Train_cats vs get_dummies


#1

I am creating another thread for the question originally from wiki for Lesson 1, as I think it requires a separate discussion. Reproducing the question as-is:

While looking at the pandas documentation, I see a method called “get_dummies”:

https://pandas.pydata.org/pandas-docs/stable/generated/pandas.get_dummies.html

which can convert categorical values to indicator/dummy variables.

I ran it on the bulldozer dataset and the output is similar to “one hot encoding”.

So, I am wondering - which is a better method out of the two? Using train_cats to extract category codes or using get_dummies?


(Oleksandr Bratchyk) #2

Hi!
‘train_cats’ method is used for turning ‘string’ type columns into ‘category’ type columns. After the converting, you can pass these categorical columns to ‘get_dummies’ method. Because ‘get_dummies’ requires categorical variables as input. I guess we should use both because they do different work.


(Marc Rostock) #3

There are different reasons for using either one hot encoding or just numericalizing a column. Some of the considerations are discussed in the ML course, ar least lessons 1 and 2 would be interesting to you as they deal with the entire preparation of the same dataset.

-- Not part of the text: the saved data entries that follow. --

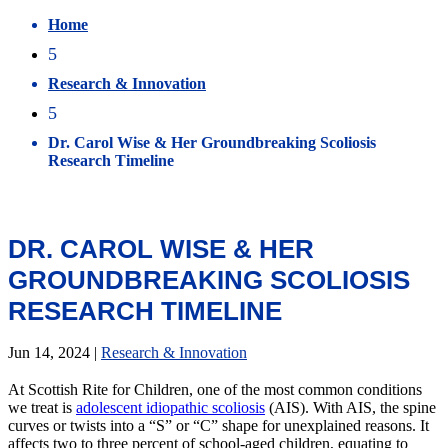
Home
5
Research & Innovation
5
Dr. Carol Wise & Her Groundbreaking Scoliosis
Research Timeline
DR. CAROL WISE & HER
GROUNDBREAKING SCOLIOSIS
RESEARCH TIMELINE
Jun 14, 2024
|
Research & Innovation
At Scottish Rite for Children, one of the most common conditions
we treat is
adolescent idiopathic scoliosis
(AIS). With AIS, the spine
curves or twists into a “S” or “C” shape for unexplained reasons. It
affects two to three percent of school-aged children, equating to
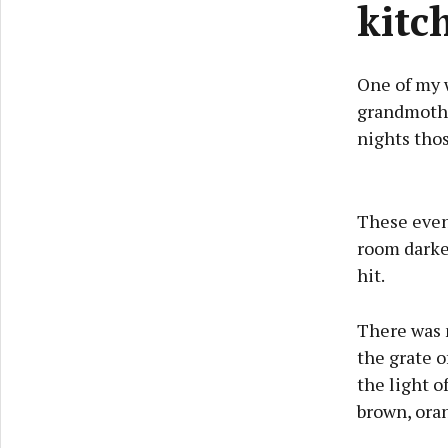
kitch
One of my 
grandmother
nights thos
These eveni
room darken
hit.
There was n
the grate o
the light o
brown, ora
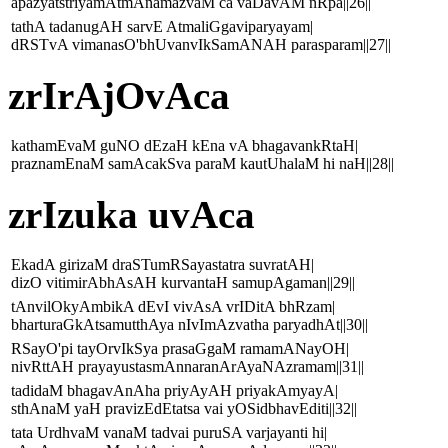
apazyatstriyamAtmAnamazvaM ca vaDavAM nRpa||26||
tathA tadanugAH sarvE AtmaliGgaviparyayam|
dRSTvA vimanasO'bhUvanvIkSamANAH parasparam||27||
zrIrAjOvAca
kathamEvaM guNO dEzaH kEna vA bhagavankRtaH|
praznamEnaM samAcakSva paraM kautUhalaM hi naH||28||
zrIzuka uvAca
EkadA girizaM draSTumRSayastatra suvratAH|
dizO vitimirAbhAsAH kurvantaH samupAgaman||29||
tAnvilOkyAmbikA dEvI vivAsA vrIDitA bhRzam|
bharturaGkAtsamutthAya nIvImAzvatha paryadhAt||30||
RSayO'pi tayOrvIkSya prasaGgaM ramamANayOH|
nivRttAH prayayustasmAnnaranArAyaNAzramam||31||
tadidaM bhagavAnAha priyAyAH priyakAmyayA|
sthAnaM yaH pravizEdEtatsa vai yOSidbhavEditi||32||
tata UrdhvaM vanaM tadvai puruSA varjayanti hi|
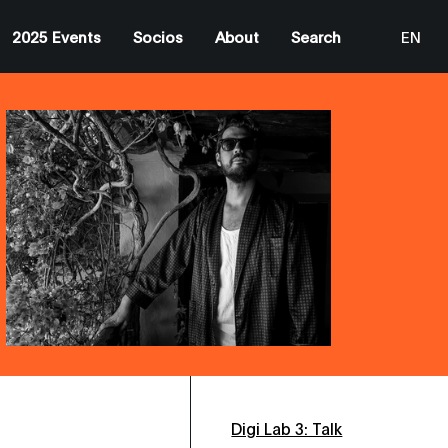
2025 Events
Socios
About
Search
EN
ES
CA
Digi Lab 3: Talk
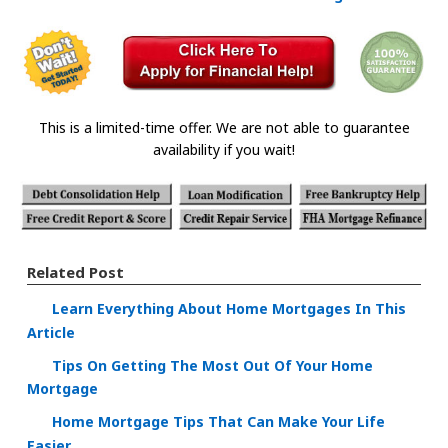
This is a limited-time offer. We are not able to guarantee
availability if you wait!
Related Post
Learn Everything About Home Mortgages In This
Article
Tips On Getting The Most Out Of Your Home
Mortgage
Home Mortgage Tips That Can Make Your Life
Easier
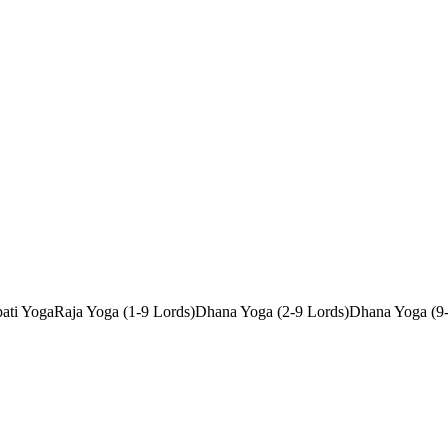
ati Yoga
Raja Yoga (1-9 Lords)
Dhana Yoga (2-9 Lords)
Dhana Yoga (9-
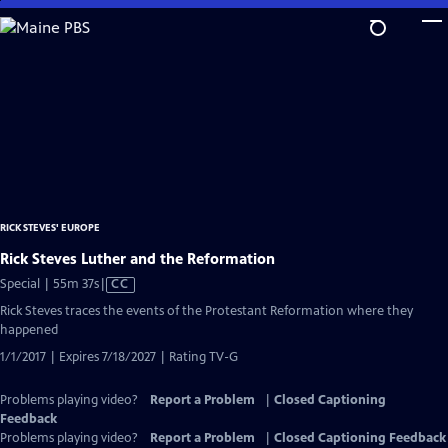
Skip
to
Main
Content
RICK STEVES' EUROPE
Rick Steves Luther and the Reformation
Video
Special | 55m 37s
|
CC
has
Rick Steves traces the events of the Protestant Reformation where they
Closed
happened
Captions
1/1/2017 | Expires 7/18/2027 | Rating TV-G
Problems playing video?
Report a Problem
|
Closed Captioning
Feedback
Problems playing video?
Report a Problem
|
Closed Captioning Feedback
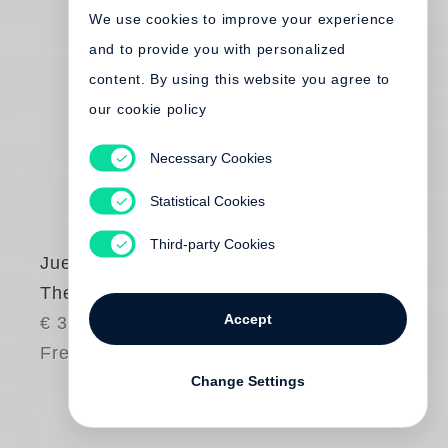
We use cookies to improve your experience
and to provide you with personalized
content. By using this website you agree to
our cookie policy
Necessary Cookies
Statistical Cookies
Third-party Cookies
Juergen Teller
The Myth
Accept
€ 35.00
Free shipping
Change Settings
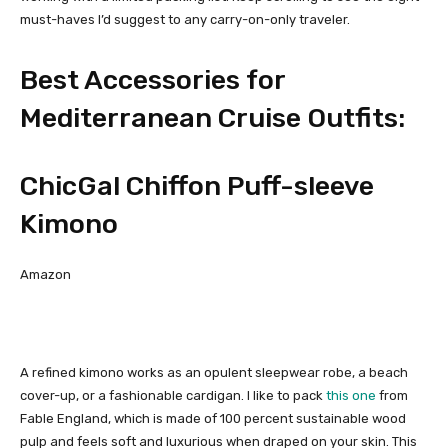
must-haves I’d suggest to any carry-on-only traveler.
Best Accessories for
Mediterranean Cruise Outfits:
ChicGal Chiffon Puff-sleeve
Kimono
Amazon
A refined kimono works as an opulent sleepwear robe, a beach
cover-up, or a fashionable cardigan. I like to pack
this one
from
Fable England, which is made of 100 percent sustainable wood
pulp and feels soft and luxurious when draped on your skin. This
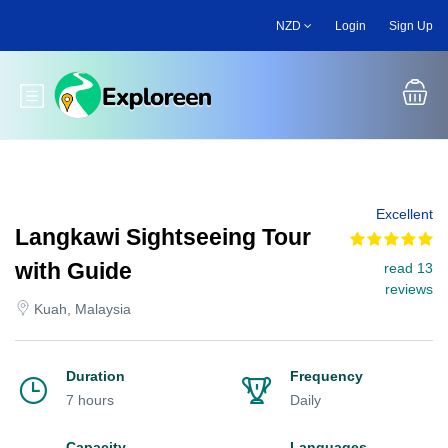
Skip
NZD
Login
Sign Up
to
main
content
Toggle main menu
Excellent
Langkawi Sightseeing Tour
with Guide
read 13
reviews
Kuah, Malaysia
Duration
Frequency
7 hours
Daily
Capacity
Languages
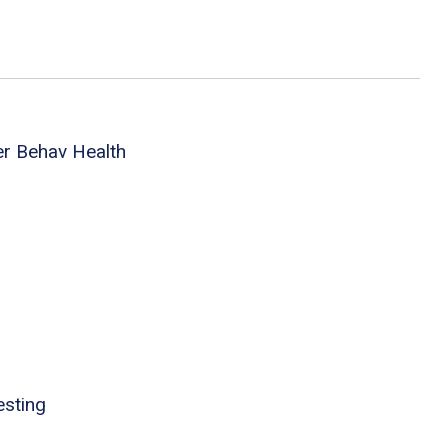
er Behav Health
esting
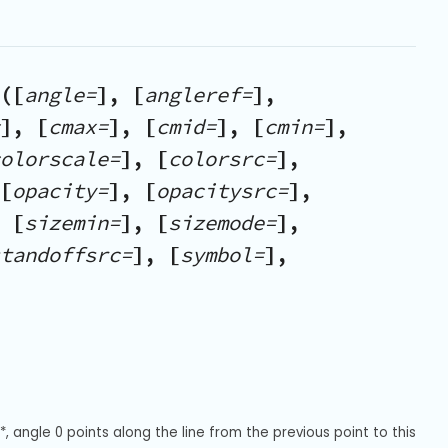
([
angle=
], [
angleref=
],
], [
cmax=
], [
cmid=
], [
cmin=
],
olorscale=
], [
colorsrc=
],
[
opacity=
], [
opacitysrc=
],
 [
sizemin=
], [
sizemode=
],
tandoffsrc=
], [
symbol=
],
 angle 0 points along the line from the previous point to this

Btw, the fastai proc_df function has a parameter max_n_cats that uses the pd.get_dummies under the hood, so you can do that within that processing step if needed.


(Vijay Narayanan Parakimeethal) #4

Hi @marcmuc, Are you using that since proc_df uses pd.get_dummies under the hood, we can use proc_df and pd.get_dummies is not required. Can you please clarify?


(Marc Rostock) #5

I just meant that you could use the proc_df function (which you will use anyways if you follow the course) to also produce the one hot encoded columns. You do not have to do that manually using pandas. But of course you could.


(Vijay Narayanan Parakimeethal) #6

Understood Thanks! I did not know that. Will explore the max_n_cats parameter to see how the enables one_hot_encoding.


#7

I might have missed it, what were the considerations to numericalize a column vs one hot encoding?